### [Task details]
Identify each line below that contains the word "finns", and copy it out.
================
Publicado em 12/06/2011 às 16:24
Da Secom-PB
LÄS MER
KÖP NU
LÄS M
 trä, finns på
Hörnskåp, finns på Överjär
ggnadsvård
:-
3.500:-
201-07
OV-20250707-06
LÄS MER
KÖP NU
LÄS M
================
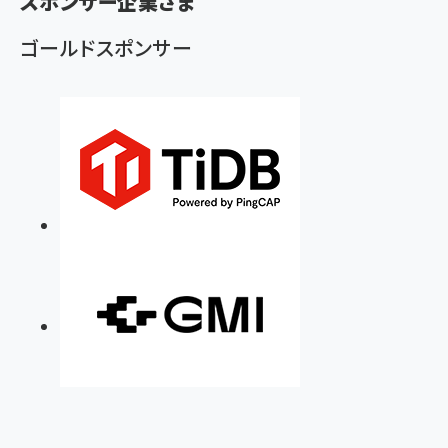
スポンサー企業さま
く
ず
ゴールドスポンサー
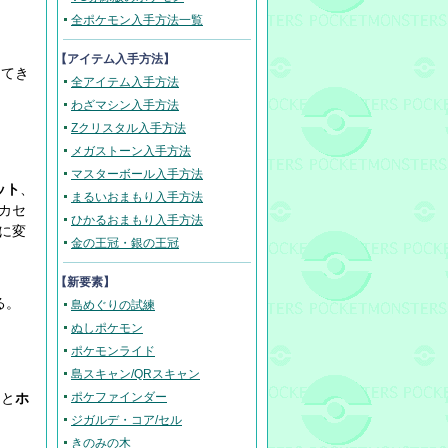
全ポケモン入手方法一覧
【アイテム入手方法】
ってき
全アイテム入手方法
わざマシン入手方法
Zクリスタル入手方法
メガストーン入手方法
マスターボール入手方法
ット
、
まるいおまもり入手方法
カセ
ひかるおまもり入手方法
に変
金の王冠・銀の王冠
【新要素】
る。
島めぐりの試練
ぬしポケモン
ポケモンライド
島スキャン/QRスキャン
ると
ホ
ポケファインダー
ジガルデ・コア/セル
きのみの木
================
### [Exercise result]
 trä, finns på
Hörnskåp, finns på Överjär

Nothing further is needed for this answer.